EXERCISE REQUIREMENTS | Report each line of the records below that contains the word "List", and treat uppercase and lowercase as different.

AVAILABLE RECORDS |
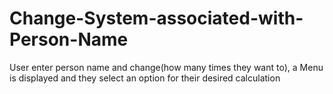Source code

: # Change-System-associated-with-Person-Name
User enter person name and change(how many times they want to), a Menu is displayed and they select an option for their desired calculation
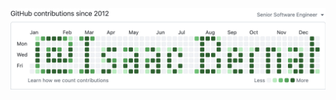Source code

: <a href="https://www.isaacbernat.com" title="Visit my portfolio at isaacbernat.com">
  <picture>
    <source
      media="(prefers-color-scheme: dark)"
      srcset="https://raw.githubusercontent.com/isaacbernat/isaacbernat/main/assets/contributions-dark.png">
    <img
      src="https://raw.githubusercontent.com/isaacbernat/isaacbernat/main/assets/contributions-light.png"
      alt="A stylized image of my GitHub contribution graph.">
  </picture>
</a>
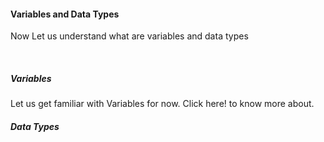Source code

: #### Variables and Data Types

<p> Now Let us understand what are variables and data types </p><br>

##### Variables

Let us get familiar with Variables for now.<a> Click here!</a> to know more about.

##### Data Types
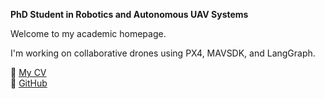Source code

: 
**PhD Student in Robotics and Autonomous UAV Systems**

Welcome to my academic homepage.

I'm working on collaborative drones using PX4, MAVSDK, and LangGraph.

📄 [My CV](cv.pdf)  
🔗 [GitHub](https://github.com/3odat)
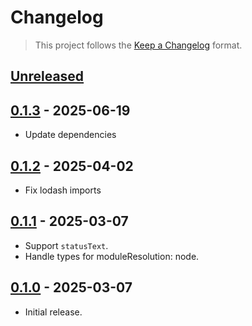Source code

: # Changelog

> This project follows the [Keep a Changelog](https://keepachangelog.com) format.

## [Unreleased]

## [0.1.3] - 2025-06-19
* Update dependencies

## [0.1.2] - 2025-04-02
* Fix lodash imports

## [0.1.1] - 2025-03-07

* Support `statusText`.
* Handle types for moduleResolution: node.

## [0.1.0] - 2025-03-07

* Initial release.

[unreleased]: https://github.com/vitalets/request-mocking-protocol/compare/0.1.3...HEAD
[0.1.3]: https://github.com/vitalets/request-mocking-protocol/compare/0.1.2...0.1.3
[0.1.2]: https://github.com/vitalets/request-mocking-protocol/compare/0.1.1...0.1.2
[0.1.1]: https://github.com/vitalets/request-mocking-protocol/compare/0.1.0...0.1.1
[0.1.0]: https://github.com/vitalets/request-mocking-protocol/releases/tag/0.1.0

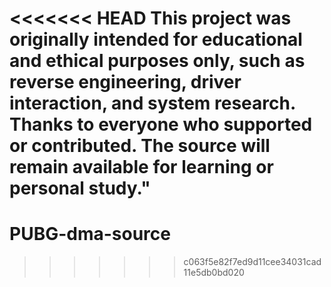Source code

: <<<<<<< HEAD
This project was originally intended for educational and ethical purposes only, such as reverse engineering, driver interaction, and system research.
Thanks to everyone who supported or contributed. The source will remain available for learning or personal study."
=======
# PUBG-dma-source
>>>>>>> c063f5e82f7ed9d11cee34031cad11e5db0bd020
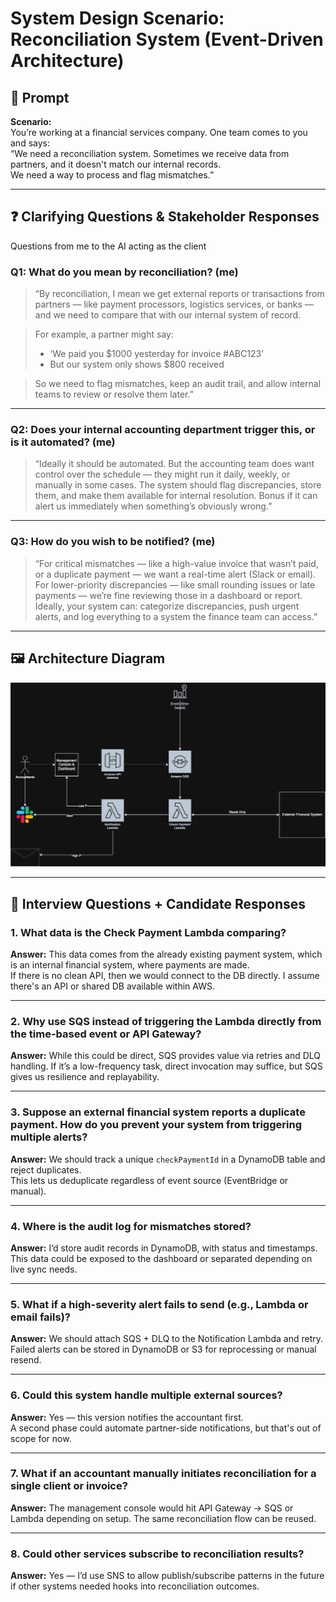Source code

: # System Design Scenario: Reconciliation System (Event-Driven Architecture)

## 📄 Prompt

**Scenario:**  
You’re working at a financial services company. One team comes to you and says:  
“We need a reconciliation system. Sometimes we receive data from partners, and it doesn't match our internal records.  
We need a way to process and flag mismatches.”

---

## ❓ Clarifying Questions & Stakeholder Responses
Questions from me to the AI acting as the client

### Q1: What do you mean by reconciliation? (me)
> “By reconciliation, I mean we get external reports or transactions from partners — like payment processors, logistics services, or banks — and we need to compare that with our internal system of record.

> For example, a partner might say:
> - ‘We paid you $1000 yesterday for invoice #ABC123’
> - But our system only shows $800 received

> So we need to flag mismatches, keep an audit trail, and allow internal teams to review or resolve them later.”

---

### Q2: Does your internal accounting department trigger this, or is it automated? (me)

> “Ideally it should be automated. But the accounting team does want control over the schedule — they might run it daily, weekly, or manually in some cases. The system should flag discrepancies, store them, and make them available for internal resolution. Bonus if it can alert us immediately when something’s obviously wrong.”

---

### Q3: How do you wish to be notified? (me)

> “For critical mismatches — like a high-value invoice that wasn’t paid, or a duplicate payment — we want a real-time alert (Slack or email). For lower-priority discrepancies — like small rounding issues or late payments — we’re fine reviewing those in a dashboard or report. Ideally, your system can: categorize discrepancies, push urgent alerts, and log everything to a system the finance team can access.”

---

## 🖼️ Architecture Diagram

![Reconciliation System Architecture](Accounts_Payable_system.drawio.png)

---

## 🧠 Interview Questions + Candidate Responses

### 1. What data is the Check Payment Lambda comparing?

**Answer:** This data comes from the already existing payment system, which is an internal financial system, where payments are made.  
If there is no clean API, then we would connect to the DB directly. I assume there's an API or shared DB available within AWS.

---

### 2. Why use SQS instead of triggering the Lambda directly from the time-based event or API Gateway?

**Answer:** While this could be direct, SQS provides value via retries and DLQ handling. If it’s a low-frequency task, direct invocation may suffice, but SQS gives us resilience and replayability.

---

### 3. Suppose an external financial system reports a duplicate payment. How do you prevent your system from triggering multiple alerts?

**Answer:** We should track a unique `checkPaymentId` in a DynamoDB table and reject duplicates.  
This lets us deduplicate regardless of event source (EventBridge or manual).

---

### 4. Where is the audit log for mismatches stored?

**Answer:** I’d store audit records in DynamoDB, with status and timestamps.  
This data could be exposed to the dashboard or separated depending on live sync needs.

---

### 5. What if a high-severity alert fails to send (e.g., Lambda or email fails)?

**Answer:** We should attach SQS + DLQ to the Notification Lambda and retry.  
Failed alerts can be stored in DynamoDB or S3 for reprocessing or manual resend.

---

### 6. Could this system handle multiple external sources?

**Answer:** Yes — this version notifies the accountant first.  
A second phase could automate partner-side notifications, but that's out of scope for now.

---

### 7. What if an accountant manually initiates reconciliation for a single client or invoice?

**Answer:** The management console would hit API Gateway → SQS or Lambda depending on setup. The same reconciliation flow can be reused.

---

### 8. Could other services subscribe to reconciliation results?

**Answer:** Yes — I’d use SNS to allow publish/subscribe patterns in the future if other systems needed hooks into reconciliation outcomes.

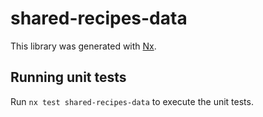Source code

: # shared-recipes-data

This library was generated with [Nx](https://nx.dev).

## Running unit tests

Run `nx test shared-recipes-data` to execute the unit tests.

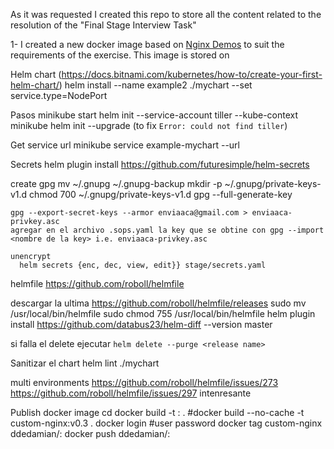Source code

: As it was requested I created this repo to store all the content related to the resolution of the "Final Stage Interview Task"

1- I created a new docker image based on [Nginx Demos](https://hub.docker.com/r/nginxdemos/hello) to suit the requirements of the exercise. This image is stored on














Helm chart (https://docs.bitnami.com/kubernetes/how-to/create-your-first-helm-chart/)
  helm install --name example2 ./mychart --set service.type=NodePort



Pasos
  minikube start
  helm init --service-account tiller --kube-context minikube
  helm init --upgrade (to fix `Error: could not find tiller`)


Get service url
  minikube service example-mychart --url

Secrets
  helm plugin install https://github.com/futuresimple/helm-secrets

  create gpg
    mv ~/.gnupg ~/.gnupg-backup
    mkdir -p ~/.gnupg/private-keys-v1.d
    chmod 700 ~/.gnupg/private-keys-v1.d
    gpg --full-generate-key

    gpg --export-secret-keys --armor enviaaca@gmail.com > enviaaca-privkey.asc
    agregar en el archivo .sops.yaml la key que se obtine con gpg --import <nombre de la key> i.e. enviaaca-privkey.asc

    unencrypt
      helm secrets {enc, dec, view, edit}} stage/secrets.yaml

helmfile
  https://github.com/roboll/helmfile

  descargar la ultima https://github.com/roboll/helmfile/releases
  sudo mv <archivo descargado> /usr/local/bin/helmfile
  sudo chmod 755 /usr/local/bin/helmfile
  helm plugin install https://github.com/databus23/helm-diff --version master

  si falla el delete ejecutar `helm delete --purge <release name>`

Sanitizar el chart
  helm lint ./mychart


multi environments
  https://github.com/roboll/helmfile/issues/273
  https://github.com/roboll/helmfile/issues/297 intenresante

Publish docker image
  cd <into docker image dir>
  docker build -t <Image>:<version> . #docker build --no-cache -t custom-nginx:v0.3 .
  docker login #user password
  docker tag custom-nginx ddedamian/<Image>:<version>
  docker push ddedamian/<Image>:<version>
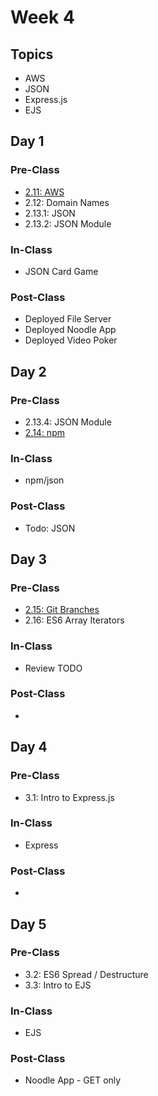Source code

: # Week 4

## Topics

* AWS
* JSON
* Express.js
* EJS

## Day 1

### Pre-Class

* [2.11: AWS](../../2-back-end-basics/2.13-deployment-aws.md)
* 2.12: Domain Names
* 2.13.1: JSON
* 2.13.2: JSON Module

### In-Class

* JSON Card Game

### Post-Class

* Deployed File Server
* Deployed Noodle App
* Deployed Video Poker

## Day 2

### Pre-Class

* 2.13.4: JSON Module
* [2.14: npm](../../2-back-end-basics/2.14-npm.md)

### In-Class

* npm/json

### Post-Class

* Todo: JSON

## Day 3

### Pre-Class

* [2.15: Git Branches](../../2-back-end-basics/2.15-git-branches.md)
* 2.16: ES6 Array Iterators

### In-Class

* Review TODO

### **Post-Class**

* 
## Day 4

### Pre-Class

* 3.1: Intro to Express.js

### In-Class

* Express

### Post-Class

* 
## Day 5

### Pre-Class

* 3.2: ES6 Spread / Destructure
* 3.3: Intro to EJS

### In-Class

* EJS

### Post-Class

* Noodle App - GET only

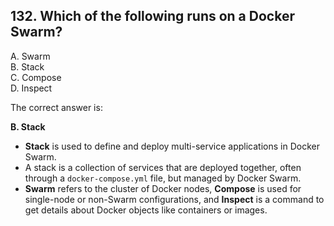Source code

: ## 132. Which of the following runs on a Docker Swarm?
A. Swarm  
B. Stack  
C. Compose  
D. Inspect  

The correct answer is:  

**B. Stack**  

- **Stack** is used to define and deploy multi-service applications in Docker Swarm.  
- A stack is a collection of services that are deployed together, often through a `docker-compose.yml` file, but managed by Docker Swarm.  
- **Swarm** refers to the cluster of Docker nodes, **Compose** is used for single-node or non-Swarm configurations, and **Inspect** is a command to get details about Docker objects like containers or images.
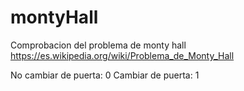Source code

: # montyHall
Comprobacion del problema de monty hall  https://es.wikipedia.org/wiki/Problema_de_Monty_Hall 

No cambiar de puerta: 0
Cambiar de puerta: 1 
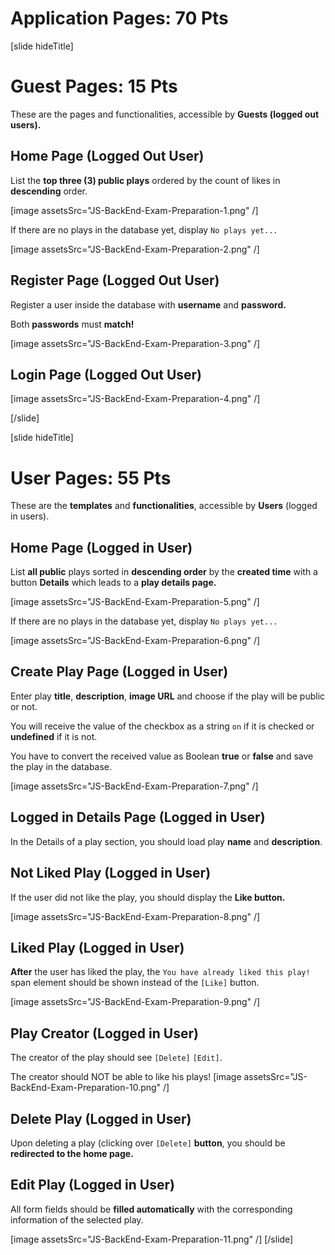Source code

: # Application Pages: 70 Pts

[slide hideTitle]
# Guest Pages: 15 Pts

These are the pages and functionalities, accessible by **Guests (logged out users).**

## Home Page (Logged Out User)

List the **top three (3) public plays** ordered by the count of likes in **descending** order. 

[image assetsSrc="JS-BackEnd-Exam-Preparation-1.png" /]

If there are no plays in the database yet, display `No plays yet...`

[image assetsSrc="JS-BackEnd-Exam-Preparation-2.png" /]

## Register Page (Logged Out User)

Register a user inside the database with **username** and **password.** 

Both **passwords** must **match!** 


[image assetsSrc="JS-BackEnd-Exam-Preparation-3.png" /]


## Login Page (Logged Out User)

[image assetsSrc="JS-BackEnd-Exam-Preparation-4.png" /]

[/slide]


[slide hideTitle]
# User Pages: 55 Pts

These are the **templates** and **functionalities**, accessible by **Users** (logged in users).

## Home Page (Logged in User)

List **all public** plays sorted in **descending order** by the **created time** with a button **Details** which leads to a **play details page.** 

[image assetsSrc="JS-BackEnd-Exam-Preparation-5.png" /]

If there are no plays in the database yet, display `No plays yet...`

[image assetsSrc="JS-BackEnd-Exam-Preparation-6.png" /]

## Create Play Page (Logged in User)

Enter play **title**, **description**, **image URL** and choose if the play will be public or not. 

You will receive the value of the checkbox as a string `on` if it is checked or **undefined** if it is not. 

You have to convert the received value as Boolean **true** or **false** and save the play in the database. 

[image assetsSrc="JS-BackEnd-Exam-Preparation-7.png" /]

## Logged in Details Page (Logged in User)

In the Details of a play section, you should load play **name** and **description**. 

## Not Liked Play (Logged in User) 

If the user did not like the play, you should display the **Like button.**  

[image assetsSrc="JS-BackEnd-Exam-Preparation-8.png" /]

## Liked Play (Logged in User) 

**After** the user has liked the play, the `You have already liked this play!` span element should be shown instead of the `[Like]` button. 

[image assetsSrc="JS-BackEnd-Exam-Preparation-9.png" /]

## Play Creator (Logged in User) 

The creator of the play should see `[Delete]` `[Edit]`. 

The creator should NOT be able to like his plays! 
[image assetsSrc="JS-BackEnd-Exam-Preparation-10.png" /]

## Delete Play (Logged in User) 

Upon deleting a play (clicking over `[Delete]` **button**, you should be **redirected to the home page.** 

## Edit Play (Logged in User) 

All form fields should be **filled automatically** with the corresponding information of the selected play. 

[image assetsSrc="JS-BackEnd-Exam-Preparation-11.png" /]
[/slide]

SOLVED EXERCISE |
List the **top three (3) public plays** ordered by the count of likes in **descending** order. 
List **all public** plays sorted in **descending order** by the **created time** with a button **Details** which leads to a **play details page.** 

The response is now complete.